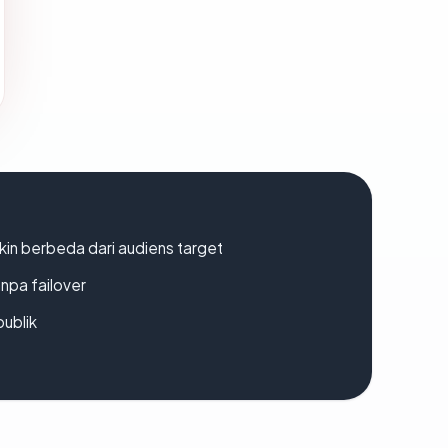
gkin berbeda dari audiens target
npa failover
publik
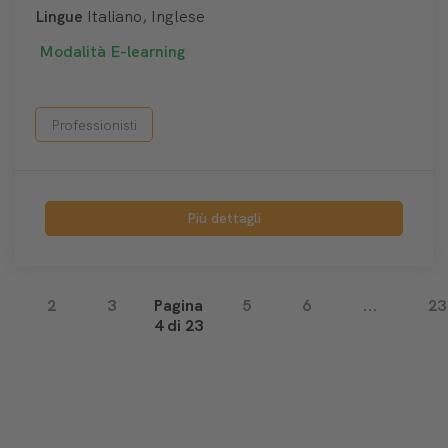
Lingue
Italiano, Inglese
Modalità
E-learning
Professionisti
Più dettagli
2
3
Pagina
5
6
...
23
4 di 23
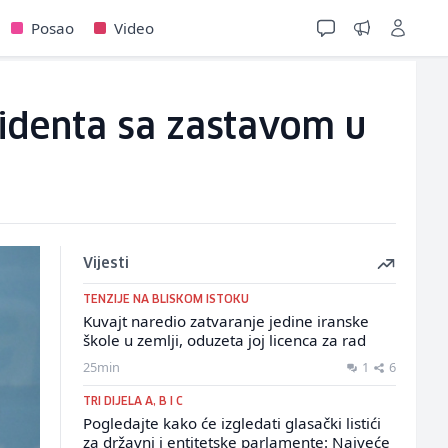
Posao
Video
cidenta sa zastavom u
Vijesti
TENZIJE NA BLISKOM ISTOKU
Kuvajt naredio zatvaranje jedine iranske
škole u zemlji, oduzeta joj licenca za rad
25min
1
6
TRI DIJELA A, B I C
Pogledajte kako će izgledati glasački listići
za državni i entitetske parlamente: Najveće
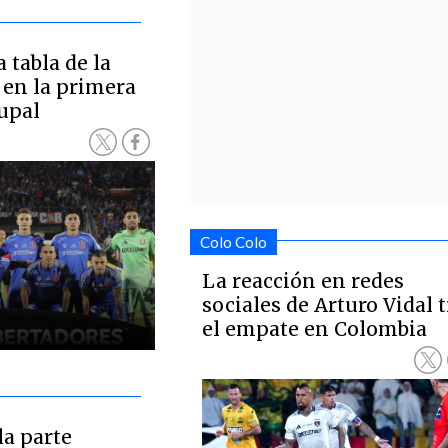
tabla de la
 en la primera
rupal
Colo Colo
La reacción en redes
sociales de Arturo Vidal t
el empate en Colombia
la parte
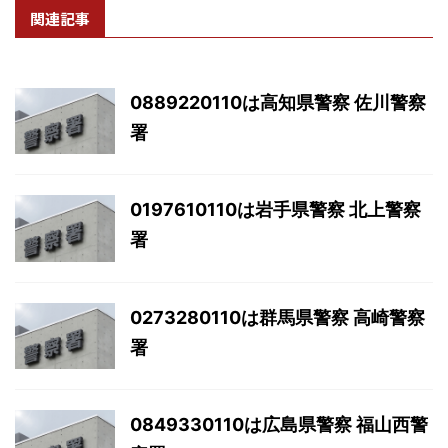
関連記事
0889220110は高知県警察 佐川警察
署
0197610110は岩手県警察 北上警察
署
0273280110は群馬県警察 高崎警察
署
0849330110は広島県警察 福山西警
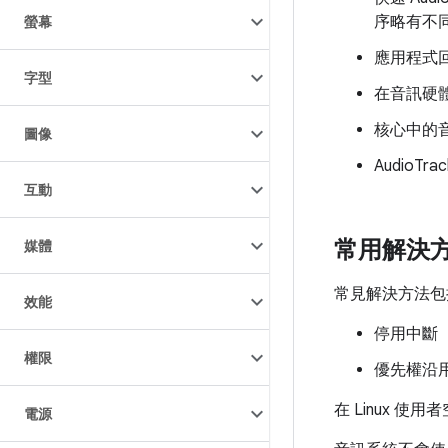
序略有不同
螢幕
應用程式回
字型
在音訊硬體
核心中的
圖像
AudioT
互動
常用解決
媒體
常見解決方法包
效能
停用中斷
權限
優先權沿
在 Linux 
電源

◆ ◆ ◆

DIRECTIVE: Copy the lines exactly, starting with the line that contains "tabla de la" and continuing through the last line of the records, including both ends. Leave the pictures out of your copy.

RESPONSE BELOW:
tabla de la
 en la primera
rupal
Colo Colo
La reacción en redes
sociales de Arturo Vidal t
el empate en Colombia
la parte
関連記事
0889220110は高知県警察 佐川警察
署
0197610110は岩手県警察 北上警察
署
0273280110は群馬県警察 高崎警察
署
0849330110は広島県警察 福山西警
序略有不同
螢幕
應用程式回
字型
在音訊硬體
核心中的
圖像
AudioT
互動
常用解決
媒體
常見解決方法包
效能
停用中斷
權限
優先權沿
在 Linux 
電源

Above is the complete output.